REQUEST – Could the data below be copied out in full, word for word?

(Document understanding data)
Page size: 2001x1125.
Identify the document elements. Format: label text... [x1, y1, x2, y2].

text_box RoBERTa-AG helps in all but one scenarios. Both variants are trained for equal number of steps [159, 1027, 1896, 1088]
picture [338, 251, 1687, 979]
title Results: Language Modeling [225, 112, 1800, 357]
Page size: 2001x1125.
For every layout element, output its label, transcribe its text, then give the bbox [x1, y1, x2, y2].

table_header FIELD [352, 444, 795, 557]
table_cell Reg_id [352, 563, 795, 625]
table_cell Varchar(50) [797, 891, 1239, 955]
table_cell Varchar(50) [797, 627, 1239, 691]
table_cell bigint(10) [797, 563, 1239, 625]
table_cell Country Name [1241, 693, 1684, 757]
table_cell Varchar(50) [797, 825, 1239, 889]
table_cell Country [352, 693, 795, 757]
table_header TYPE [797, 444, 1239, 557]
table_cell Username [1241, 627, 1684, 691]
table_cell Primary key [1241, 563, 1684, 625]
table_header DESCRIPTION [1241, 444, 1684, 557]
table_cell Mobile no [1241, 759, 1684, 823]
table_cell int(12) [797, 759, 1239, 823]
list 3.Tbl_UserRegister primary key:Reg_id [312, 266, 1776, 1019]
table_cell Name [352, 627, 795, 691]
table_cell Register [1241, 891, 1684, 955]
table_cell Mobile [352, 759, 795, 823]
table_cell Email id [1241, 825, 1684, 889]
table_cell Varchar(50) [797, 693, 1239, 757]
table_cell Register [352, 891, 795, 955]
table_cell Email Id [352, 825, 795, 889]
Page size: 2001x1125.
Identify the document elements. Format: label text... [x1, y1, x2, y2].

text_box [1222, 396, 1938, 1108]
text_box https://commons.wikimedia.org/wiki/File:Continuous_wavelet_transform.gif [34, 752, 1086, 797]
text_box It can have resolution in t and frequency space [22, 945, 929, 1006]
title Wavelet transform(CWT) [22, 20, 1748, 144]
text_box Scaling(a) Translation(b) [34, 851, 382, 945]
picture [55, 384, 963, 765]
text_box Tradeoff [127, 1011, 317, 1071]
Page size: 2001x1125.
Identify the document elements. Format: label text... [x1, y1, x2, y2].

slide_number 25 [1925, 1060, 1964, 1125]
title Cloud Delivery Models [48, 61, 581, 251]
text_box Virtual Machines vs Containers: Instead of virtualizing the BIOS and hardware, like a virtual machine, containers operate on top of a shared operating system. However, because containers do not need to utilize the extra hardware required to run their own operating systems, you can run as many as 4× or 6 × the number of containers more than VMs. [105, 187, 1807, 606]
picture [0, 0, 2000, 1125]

REPLY –
Page size: 2001x1125.
Identify the document elements. Format: label text... [x1, y1, x2, y2].

text_box RoBERTa-AG helps in all but one scenarios. Both variants are trained for equal number of steps [159, 1027, 1896, 1088]
picture [338, 251, 1687, 979]
title Results: Language Modeling [225, 112, 1800, 357]
Page size: 2001x1125.
For every layout element, output its label, transcribe its text, then give the bbox [x1, y1, x2, y2].

table_header FIELD [352, 444, 795, 557]
table_cell Reg_id [352, 563, 795, 625]
table_cell Varchar(50) [797, 891, 1239, 955]
table_cell Varchar(50) [797, 627, 1239, 691]
table_cell bigint(10) [797, 563, 1239, 625]
table_cell Country Name [1241, 693, 1684, 757]
table_cell Varchar(50) [797, 825, 1239, 889]
table_cell Country [352, 693, 795, 757]
table_header TYPE [797, 444, 1239, 557]
table_cell Username [1241, 627, 1684, 691]
table_cell Primary key [1241, 563, 1684, 625]
table_header DESCRIPTION [1241, 444, 1684, 557]
table_cell Mobile no [1241, 759, 1684, 823]
table_cell int(12) [797, 759, 1239, 823]
list 3.Tbl_UserRegister primary key:Reg_id [312, 266, 1776, 1019]
table_cell Name [352, 627, 795, 691]
table_cell Register [1241, 891, 1684, 955]
table_cell Mobile [352, 759, 795, 823]
table_cell Email id [1241, 825, 1684, 889]
table_cell Varchar(50) [797, 693, 1239, 757]
table_cell Register [352, 891, 795, 955]
table_cell Email Id [352, 825, 795, 889]
Page size: 2001x1125.
Identify the document elements. Format: label text... [x1, y1, x2, y2].

text_box [1222, 396, 1938, 1108]
text_box https://commons.wikimedia.org/wiki/File:Continuous_wavelet_transform.gif [34, 752, 1086, 797]
text_box It can have resolution in t and frequency space [22, 945, 929, 1006]
title Wavelet transform(CWT) [22, 20, 1748, 144]
text_box Scaling(a) Translation(b) [34, 851, 382, 945]
picture [55, 384, 963, 765]
text_box Tradeoff [127, 1011, 317, 1071]
Page size: 2001x1125.
Identify the document elements. Format: label text... [x1, y1, x2, y2].

slide_number 25 [1925, 1060, 1964, 1125]
title Cloud Delivery Models [48, 61, 581, 251]
text_box Virtual Machines vs Containers: Instead of virtualizing the BIOS and hardware, like a virtual machine, containers operate on top of a shared operating system. However, because containers do not need to utilize the extra hardware required to run their own operating systems, you can run as many as 4× or 6 × the number of containers more than VMs. [105, 187, 1807, 606]
picture [0, 0, 2000, 1125]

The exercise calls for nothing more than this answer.